What is needed :: Pull each line holding "Index" out of the entries below.
____________________
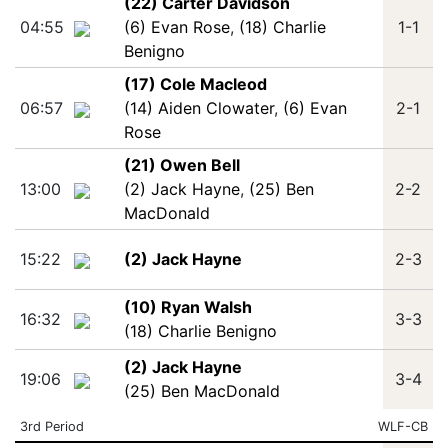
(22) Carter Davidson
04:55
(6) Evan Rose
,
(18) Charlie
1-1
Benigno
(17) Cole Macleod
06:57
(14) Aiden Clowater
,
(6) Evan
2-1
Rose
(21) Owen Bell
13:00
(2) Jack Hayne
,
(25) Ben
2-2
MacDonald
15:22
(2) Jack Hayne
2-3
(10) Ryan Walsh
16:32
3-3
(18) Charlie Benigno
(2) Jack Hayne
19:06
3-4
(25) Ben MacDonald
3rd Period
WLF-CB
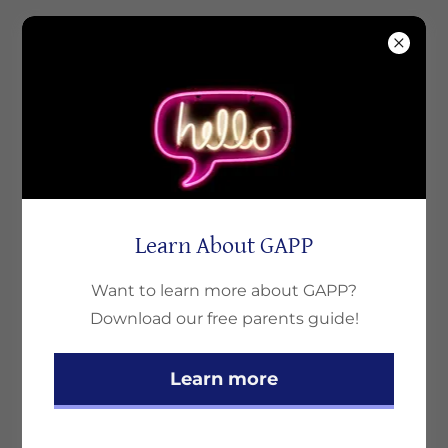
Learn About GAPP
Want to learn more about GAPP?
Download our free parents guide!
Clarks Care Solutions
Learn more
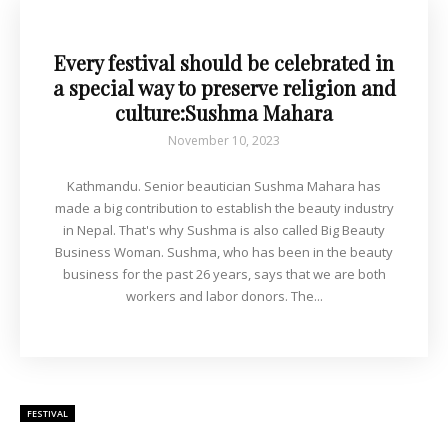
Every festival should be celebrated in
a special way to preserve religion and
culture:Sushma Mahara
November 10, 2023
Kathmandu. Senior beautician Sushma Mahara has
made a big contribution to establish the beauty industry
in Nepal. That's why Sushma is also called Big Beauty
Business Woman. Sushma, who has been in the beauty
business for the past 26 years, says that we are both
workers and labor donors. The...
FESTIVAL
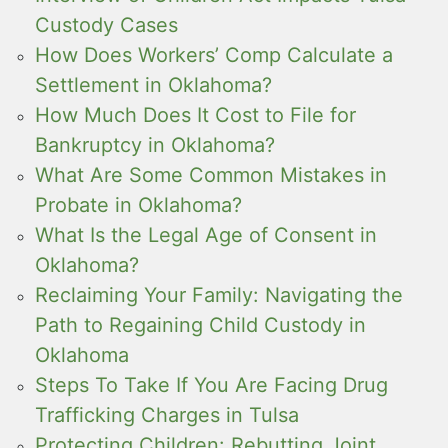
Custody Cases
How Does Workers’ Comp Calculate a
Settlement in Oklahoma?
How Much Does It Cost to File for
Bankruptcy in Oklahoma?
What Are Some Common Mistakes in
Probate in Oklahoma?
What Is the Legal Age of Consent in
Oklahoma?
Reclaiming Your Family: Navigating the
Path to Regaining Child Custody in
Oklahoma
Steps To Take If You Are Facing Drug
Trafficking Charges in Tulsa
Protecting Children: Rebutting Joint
____________________
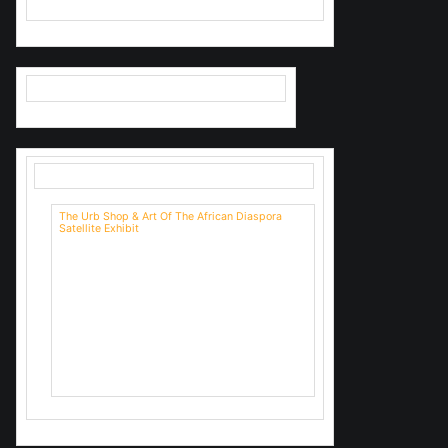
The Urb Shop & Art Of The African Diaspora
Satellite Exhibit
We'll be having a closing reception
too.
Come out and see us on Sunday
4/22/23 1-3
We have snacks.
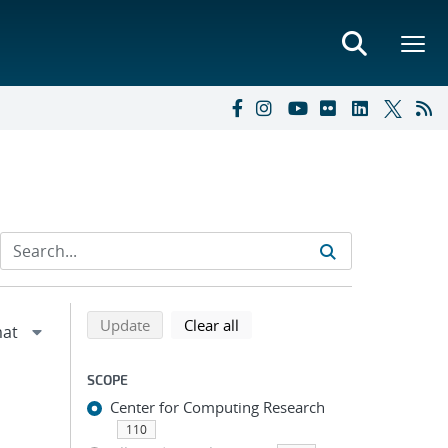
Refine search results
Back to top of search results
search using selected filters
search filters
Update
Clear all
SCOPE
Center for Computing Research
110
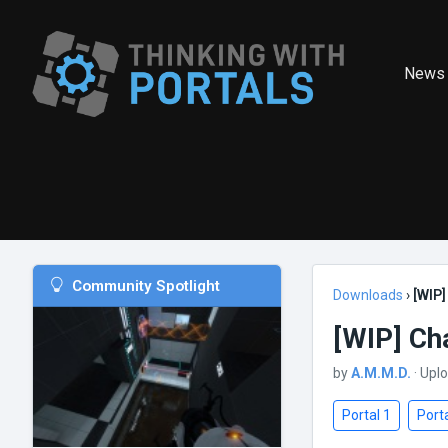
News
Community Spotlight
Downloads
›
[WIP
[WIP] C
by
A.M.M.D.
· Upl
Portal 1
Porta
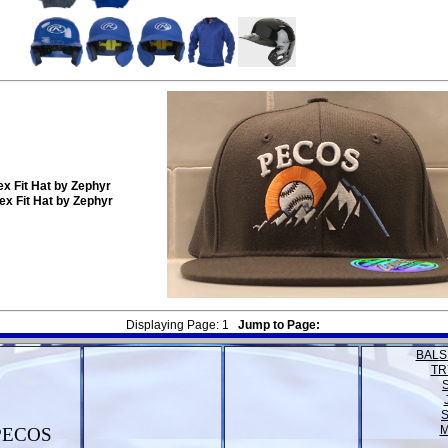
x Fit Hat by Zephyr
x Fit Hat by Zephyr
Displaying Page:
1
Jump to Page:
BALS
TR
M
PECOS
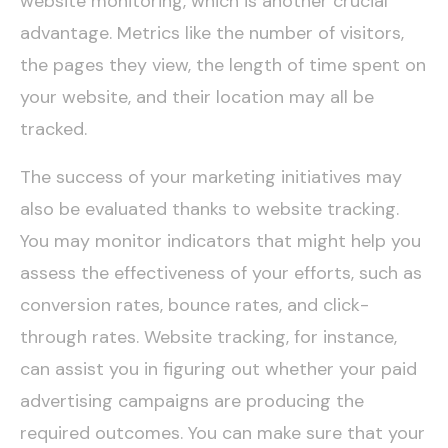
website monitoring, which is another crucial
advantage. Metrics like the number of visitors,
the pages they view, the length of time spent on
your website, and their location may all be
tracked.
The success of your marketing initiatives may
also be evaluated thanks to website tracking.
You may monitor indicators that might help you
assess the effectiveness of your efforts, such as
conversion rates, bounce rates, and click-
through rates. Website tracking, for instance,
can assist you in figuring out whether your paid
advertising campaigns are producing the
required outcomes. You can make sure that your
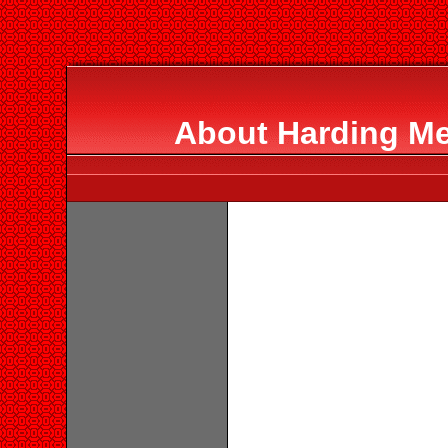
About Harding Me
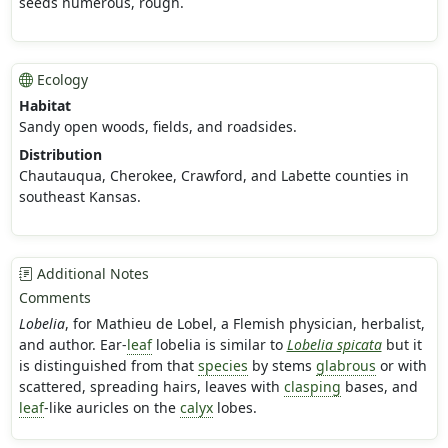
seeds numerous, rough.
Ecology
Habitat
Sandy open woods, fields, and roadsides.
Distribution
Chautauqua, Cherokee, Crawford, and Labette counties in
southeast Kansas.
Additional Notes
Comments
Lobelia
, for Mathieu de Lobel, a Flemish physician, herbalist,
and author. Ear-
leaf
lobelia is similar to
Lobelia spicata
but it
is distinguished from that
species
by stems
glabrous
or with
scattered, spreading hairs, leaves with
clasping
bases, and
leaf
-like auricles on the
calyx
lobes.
____________________
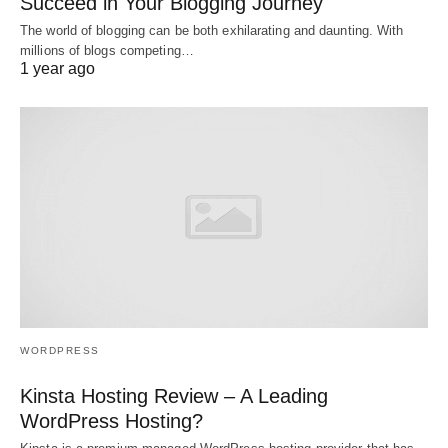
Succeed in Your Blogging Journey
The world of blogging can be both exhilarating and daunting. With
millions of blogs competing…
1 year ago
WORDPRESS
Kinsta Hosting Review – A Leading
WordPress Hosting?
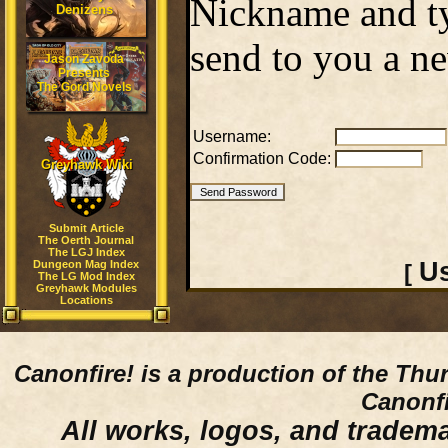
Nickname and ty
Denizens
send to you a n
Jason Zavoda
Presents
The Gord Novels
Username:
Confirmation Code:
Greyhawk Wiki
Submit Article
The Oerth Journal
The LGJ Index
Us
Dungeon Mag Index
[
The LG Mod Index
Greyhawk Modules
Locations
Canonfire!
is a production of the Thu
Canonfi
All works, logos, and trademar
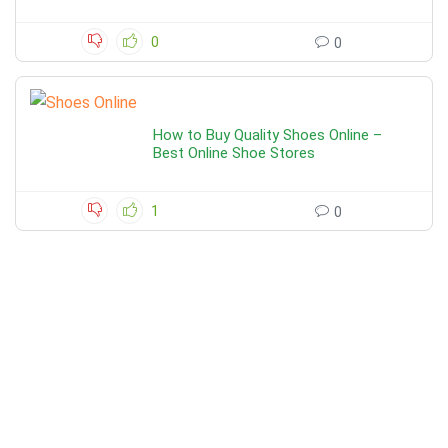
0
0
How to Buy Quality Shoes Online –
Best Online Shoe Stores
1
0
____________________
Answer to this exercise ::
The LGJ Index
Dungeon Mag Index
The LG Mod Index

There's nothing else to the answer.